Task instructions
Exact wording is required: transcribe all the entries and leave the images out.

[Input records — start]

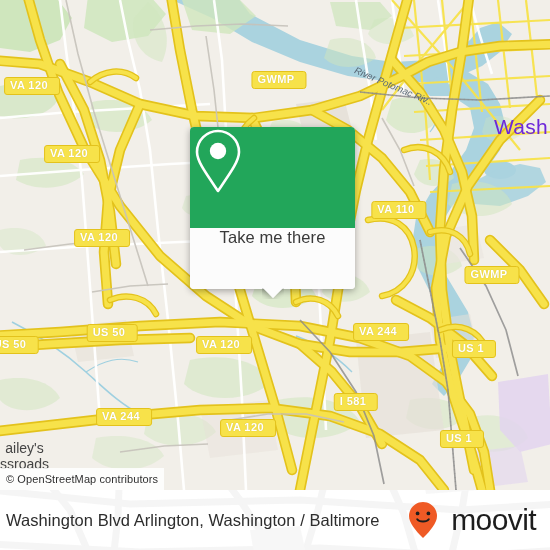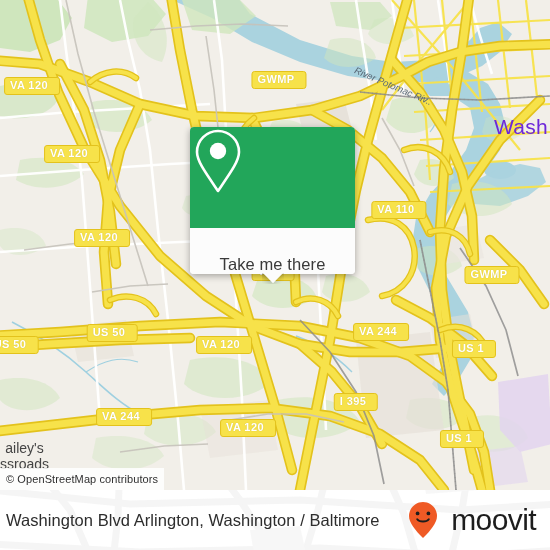"Take me there" #card-bottom { align-items: flex-end -> flex-start; height: 46px -> 61px }
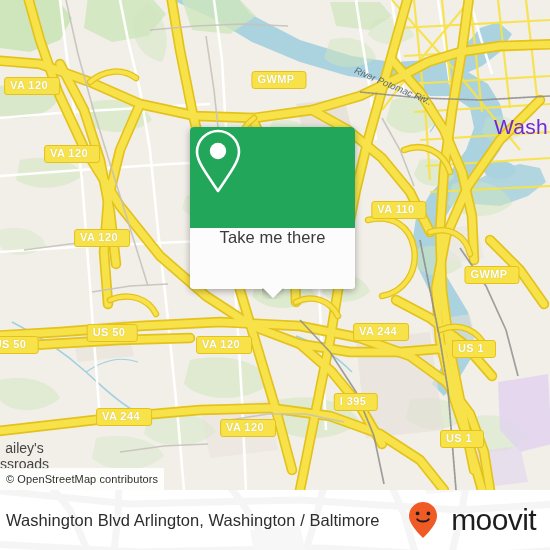"I 395" div.shield { text: 395 -> 581 }
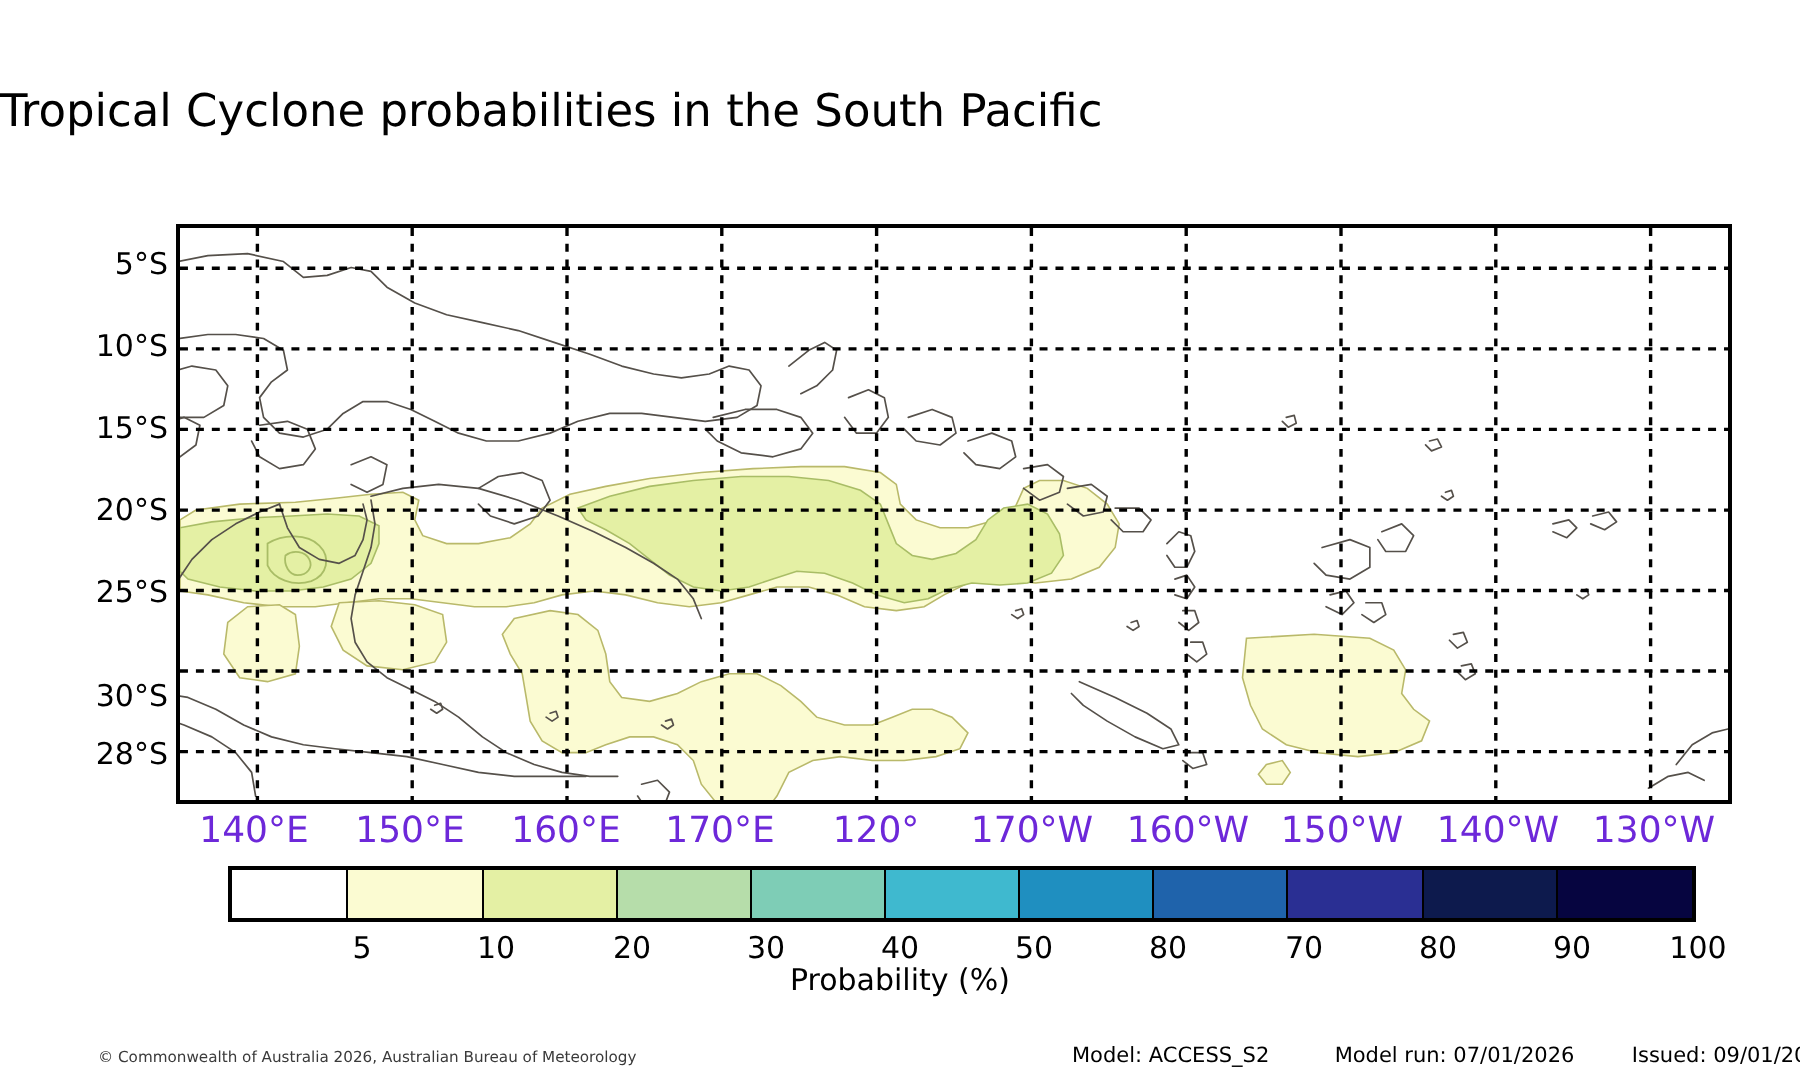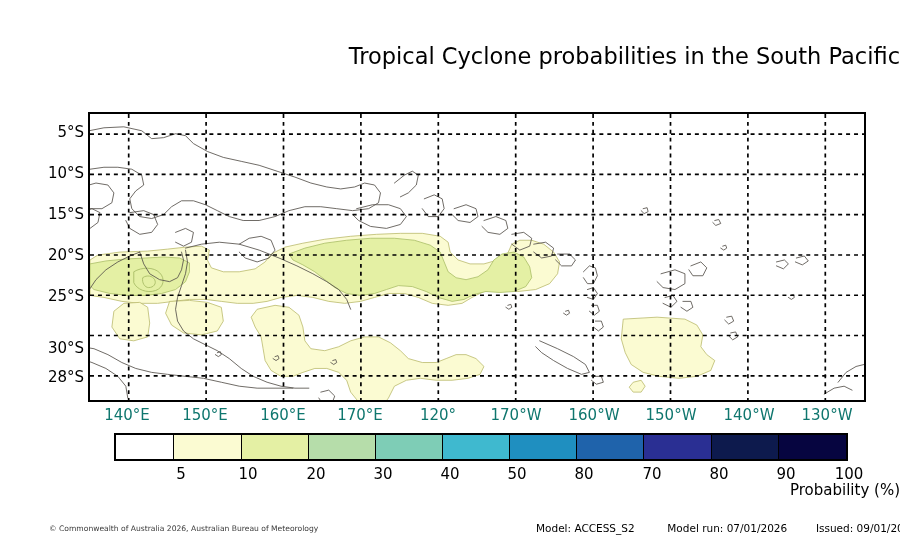"Tropical Cyclone probabilities in the" .title-block { text-align: right -> left }
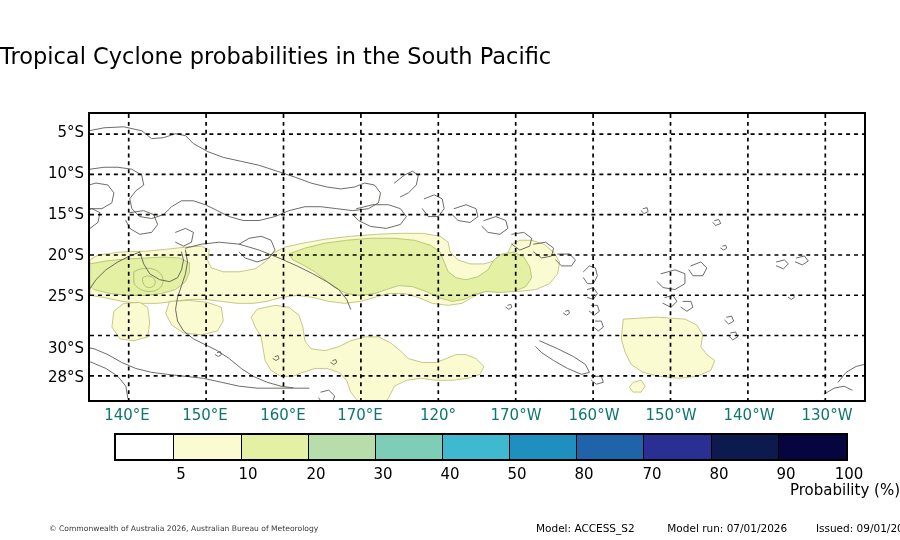"140°E" .xlab { color: #0f766e -> #6d28d9; font-size: 15px -> 18px }
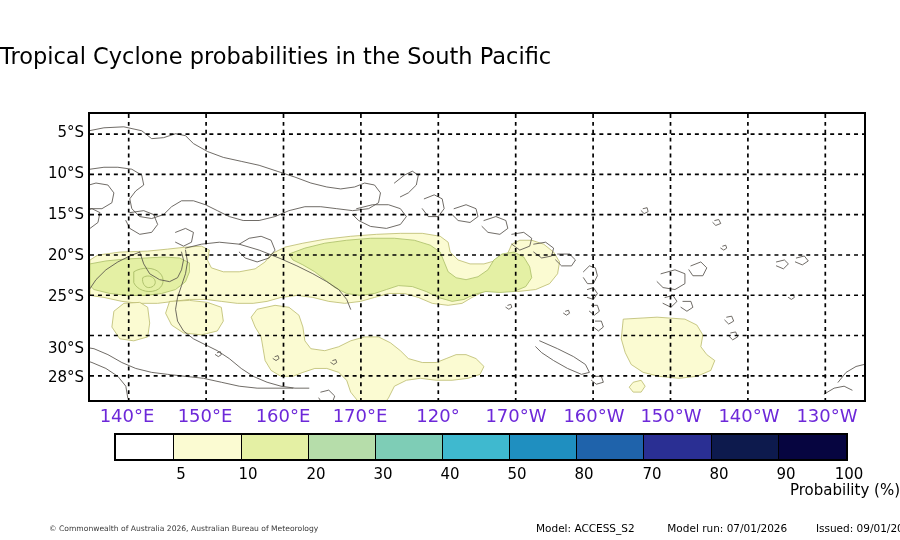"Probability (%)" .cbar-title { text-align: right -> center }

[Input records — finish]

Output for this exercise
"Take me there" #card-bottom { align-items: flex-end -> flex-start; height: 46px -> 61px }
"I 395" div.shield { text: 395 -> 581 }
"Tropical Cyclone probabilities in the" .title-block { text-align: right -> left }
"140°E" .xlab { color: #0f766e -> #6d28d9; font-size: 15px -> 18px }
"Probability (%)" .cbar-title { text-align: right -> center }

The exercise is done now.